Eugenics is a complicated issue that always finds its way in and out of the news. Scientists exploit new technology which can give you the ability to choose the sex, eye color and hair color of your unborn children. “Designer babies” is the term for these potentially perfect children, and a website called beautifulpeople.com can help you find your “perfect” mate to harvest a supposedly beautiful child.
The hype of this website is that only “beautiful” people can join. The process begins with creating a profile, which is simply comprised of: name, email, location, sex and a profile picture. The catch is, only existing members can allow you to join this website by casting a vote from “absolutely not” to “beautiful.”
If you earn enough beautiful votes you are free to roam the website’s “largest, most exclusive beautiful community in the world,” as stated from its front page. If not, then you are cast aside into the group of beauty outcasts.

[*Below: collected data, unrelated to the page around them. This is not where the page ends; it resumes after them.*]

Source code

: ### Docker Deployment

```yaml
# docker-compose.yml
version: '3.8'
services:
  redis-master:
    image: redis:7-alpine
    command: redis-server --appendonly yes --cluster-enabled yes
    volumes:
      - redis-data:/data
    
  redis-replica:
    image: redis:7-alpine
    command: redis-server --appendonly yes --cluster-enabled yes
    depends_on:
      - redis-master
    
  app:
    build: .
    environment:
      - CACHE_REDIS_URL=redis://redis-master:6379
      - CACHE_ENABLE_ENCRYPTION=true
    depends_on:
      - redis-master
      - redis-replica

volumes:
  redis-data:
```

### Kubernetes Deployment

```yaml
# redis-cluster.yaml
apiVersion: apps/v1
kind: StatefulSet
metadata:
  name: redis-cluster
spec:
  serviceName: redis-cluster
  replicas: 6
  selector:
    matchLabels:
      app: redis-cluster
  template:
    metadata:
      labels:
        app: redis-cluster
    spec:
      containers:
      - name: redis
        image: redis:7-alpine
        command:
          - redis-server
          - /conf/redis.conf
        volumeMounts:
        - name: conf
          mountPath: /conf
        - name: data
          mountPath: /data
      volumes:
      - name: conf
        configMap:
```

Recently, though, the company founder, Robert Hintze, has suggested opening the site to everyone, even those who may not have desirable features. “Initially, we hesitated to widen the offering to non-beautiful people. But everyone — including ugly people — would like to bring good looking children in to the world, and we can’t be selfish with our attractive gene pool,” said Hintze in a public statement.

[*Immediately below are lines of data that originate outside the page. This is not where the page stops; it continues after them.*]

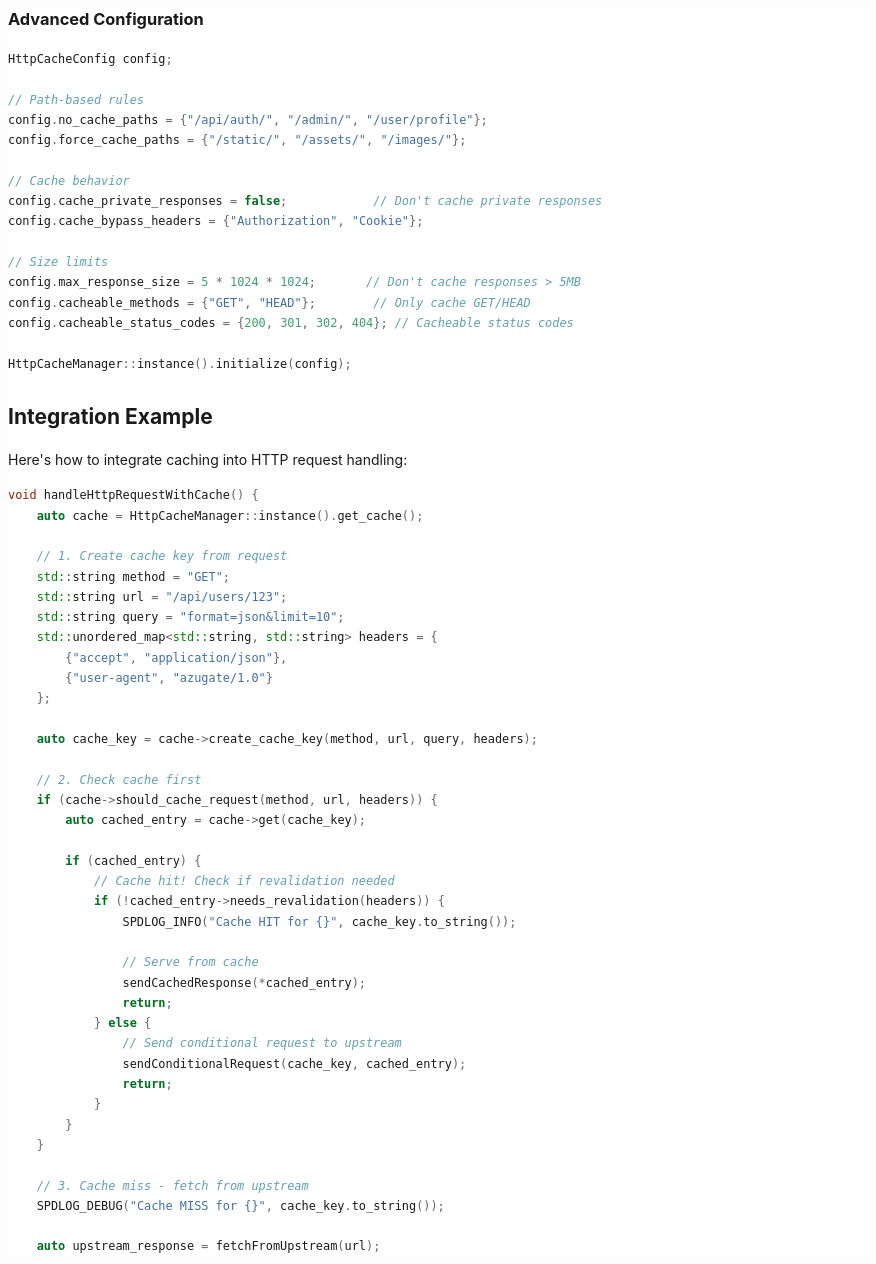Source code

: ### Advanced Configuration

```cpp
HttpCacheConfig config;

// Path-based rules
config.no_cache_paths = {"/api/auth/", "/admin/", "/user/profile"};
config.force_cache_paths = {"/static/", "/assets/", "/images/"};

// Cache behavior
config.cache_private_responses = false;            // Don't cache private responses
config.cache_bypass_headers = {"Authorization", "Cookie"};

// Size limits
config.max_response_size = 5 * 1024 * 1024;       // Don't cache responses > 5MB
config.cacheable_methods = {"GET", "HEAD"};        // Only cache GET/HEAD
config.cacheable_status_codes = {200, 301, 302, 404}; // Cacheable status codes

HttpCacheManager::instance().initialize(config);
```

## Integration Example

Here's how to integrate caching into HTTP request handling:

```cpp
void handleHttpRequestWithCache() {
    auto cache = HttpCacheManager::instance().get_cache();
    
    // 1. Create cache key from request
    std::string method = "GET";
    std::string url = "/api/users/123";
    std::string query = "format=json&limit=10";
    std::unordered_map<std::string, std::string> headers = {
        {"accept", "application/json"},
        {"user-agent", "azugate/1.0"}
    };
    
    auto cache_key = cache->create_cache_key(method, url, query, headers);
    
    // 2. Check cache first
    if (cache->should_cache_request(method, url, headers)) {
        auto cached_entry = cache->get(cache_key);
        
        if (cached_entry) {
            // Cache hit! Check if revalidation needed
            if (!cached_entry->needs_revalidation(headers)) {
                SPDLOG_INFO("Cache HIT for {}", cache_key.to_string());
                
                // Serve from cache
                sendCachedResponse(*cached_entry);
                return;
            } else {
                // Send conditional request to upstream
                sendConditionalRequest(cache_key, cached_entry);
                return;
            }
        }
    }
    
    // 3. Cache miss - fetch from upstream
    SPDLOG_DEBUG("Cache MISS for {}", cache_key.to_string());
    
    auto upstream_response = fetchFromUpstream(url);
```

This site is completely judgmental, and is meant for those who suffer from extreme narcissism. The results will only create a generation that has been bred on the idea that beauty is the top priority, and that love and companionship don’t matter.
One of the members of beautifulpeople.com, Parissa Mobasher stated on ABC News, “I know it sounds really shallow in the context of beautiful people, but if you look at human nature, the initial attraction is the exterior … It’s that extra edge in life.” But it’s also not the only feature that matters about a person.
What happened to intelligence, the ability to carry on a meaningful conversation, being witty, or having special talents? These are the things about individual people that make them unique and interesting and more than a face. We all know that even without advances in cosmetic surgery that a pretty face doesn’t last forever so having a great personality should be valued more.
“It’s just terribly insulting,” Dr. Daniel Sulmasy, a bioethicist at the University of Chicago, commented on the website. “It trivializes our values. It trivializes human sexuality. It’s just another example of the superficiality and consumerism that I think is running rampant in our society.”
This website is a terrible example of web designers and conceited founders taking the already complicated issue of eugenics into their own hands and using it for the wrong reasons. Faults and even characteristics about ourselves that may not be desirable should not be frowned upon, but embraced because it is part of our uniqueness as humans.